La mayor parte de los editores ni siquiera terminarían de leer ese artículo. Y es que hoy, la información que satura periódicos, revistas y resto de medios de difusión, es considerada casi exclusivamente como mercancía, y la paz, créanme, no cabe en este tipo de aritmética.

En este conflicto de intereses económicos es importante buscar las causas sociales y políticas que hoy distorsionan –tan peligrosamente– la verdad del presente que vivimos los vascos.

Muchos informadores no meditan en cuestiones políticas y muchos de los reflexionan, están desorientados. También hay demasiados informadores francamente reaccionarios, por eso, entre unos y otros existe una importante confusión política.

No son un grupo una sola idea, pero en algo sí que la mayoría coincide: no cuentan lo que ven, no dicen lo que oyen, lo que hacen es interpretarlo. Ahí está el mal, pues la interpretación de los hechos debe ser patrimonio exclusivo del receptor, de la sociedad, y nunca del informador.

Esa frase tan sibilinamente acuñada de «la culpa siempre es del mensajero», muchas veces no es sino una careta, un disfraz que oculta posicionamientos poco defendibles ante la opinión pública.

El que el informador colabore con sistemas de manipulación de la conciencia colectiva, para generar situaciones en las que las personas proceden «como lo exige la sociedad democrática», sin darse cuenta que estas exigencias vienen dirigidas desde los centros que trabajan para los poderes «reales».

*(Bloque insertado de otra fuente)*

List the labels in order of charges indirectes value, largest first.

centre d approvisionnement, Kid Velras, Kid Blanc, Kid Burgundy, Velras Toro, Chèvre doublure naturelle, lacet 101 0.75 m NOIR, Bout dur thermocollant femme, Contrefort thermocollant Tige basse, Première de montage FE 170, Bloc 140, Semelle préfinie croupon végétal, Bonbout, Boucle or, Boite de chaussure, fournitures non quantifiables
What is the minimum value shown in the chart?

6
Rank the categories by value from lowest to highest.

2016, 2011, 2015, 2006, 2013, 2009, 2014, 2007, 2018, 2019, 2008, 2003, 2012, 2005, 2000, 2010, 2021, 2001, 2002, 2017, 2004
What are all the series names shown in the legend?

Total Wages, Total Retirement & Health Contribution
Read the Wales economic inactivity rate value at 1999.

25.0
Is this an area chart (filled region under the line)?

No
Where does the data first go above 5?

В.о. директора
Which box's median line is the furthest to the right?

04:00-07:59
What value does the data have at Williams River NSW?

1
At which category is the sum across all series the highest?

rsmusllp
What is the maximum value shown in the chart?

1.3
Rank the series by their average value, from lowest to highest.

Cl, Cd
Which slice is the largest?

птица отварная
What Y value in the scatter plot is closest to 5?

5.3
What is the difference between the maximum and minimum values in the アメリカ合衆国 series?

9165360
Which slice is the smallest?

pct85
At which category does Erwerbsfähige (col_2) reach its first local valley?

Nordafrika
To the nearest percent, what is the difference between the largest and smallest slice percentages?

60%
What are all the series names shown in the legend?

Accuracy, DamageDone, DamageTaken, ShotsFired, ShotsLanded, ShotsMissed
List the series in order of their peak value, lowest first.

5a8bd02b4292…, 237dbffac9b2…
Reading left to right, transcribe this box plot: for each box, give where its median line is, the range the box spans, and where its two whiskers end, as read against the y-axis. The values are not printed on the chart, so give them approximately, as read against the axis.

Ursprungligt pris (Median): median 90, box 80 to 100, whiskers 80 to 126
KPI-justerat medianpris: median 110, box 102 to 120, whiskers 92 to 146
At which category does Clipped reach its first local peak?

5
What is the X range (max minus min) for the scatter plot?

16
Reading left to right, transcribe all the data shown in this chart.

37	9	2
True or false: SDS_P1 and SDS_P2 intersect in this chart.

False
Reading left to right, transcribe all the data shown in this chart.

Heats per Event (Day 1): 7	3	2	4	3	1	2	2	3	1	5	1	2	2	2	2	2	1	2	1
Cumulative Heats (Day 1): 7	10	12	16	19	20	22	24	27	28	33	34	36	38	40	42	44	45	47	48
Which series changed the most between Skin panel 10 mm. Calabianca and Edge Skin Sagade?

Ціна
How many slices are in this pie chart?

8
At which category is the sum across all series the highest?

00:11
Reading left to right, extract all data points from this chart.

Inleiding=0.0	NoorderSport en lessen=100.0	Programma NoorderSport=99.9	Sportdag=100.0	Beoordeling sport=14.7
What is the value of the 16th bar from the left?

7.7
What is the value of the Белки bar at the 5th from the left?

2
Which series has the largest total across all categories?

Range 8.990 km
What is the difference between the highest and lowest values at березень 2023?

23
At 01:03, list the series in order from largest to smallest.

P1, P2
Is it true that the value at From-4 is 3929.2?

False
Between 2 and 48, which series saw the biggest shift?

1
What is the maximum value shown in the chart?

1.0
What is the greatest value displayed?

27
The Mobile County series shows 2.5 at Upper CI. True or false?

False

El participar en la manipulación y aprovechamiento de la teoría y sociología de la comunicación, la psicología social y las técnicas de sondeo de opinión, no sólo para conocer, sino para influir en la opinión pública.

Hay quienes reducen el ejercicio de su profesión como informador a que las ideas y conceptos que convienen a los sectores dominantes sean reproducidos hasta el punto de que la propia mentalidad de la persona se ahoga en ellas.

Las ideas impuestas se inculcan de manera tan hábil en la conciencia, que la gente comienza a considerarlas fruto de su propio trabajo intelectual, de su profunda convicción ideológica.

Los núcleos de poder del Estado español, a través de los monopolios editoriales con los que colaboran, están intentando «programar» cada vez con más dureza, la conducta de los diversos niveles de la sociedad, introduciendo sólo aquella información que considera conveniente.

Lo que estoy exponiendo no es otra cosa que una programación psicológica, que tiene por objetivo «la modificación violenta de la conducta» que ante la convivencia en paz que se está conformando –no sólo en la sociedad vasca– también en la española.

Es evidente que no necesitan sustancias sicotrópicas, les basta con sobredosis de palabras e imágenes que inciden en la siquis de las personas.

Por ello pregunto: ¿cómo puede autodefinirse como un frágil «mensajero» quien colabora con estos objetivos? Opino que el correr de la pluma por el papel debe tener, no sólo cierto valor comercial, también un necesario valor ético y moral. ¿O quizá, no tanto?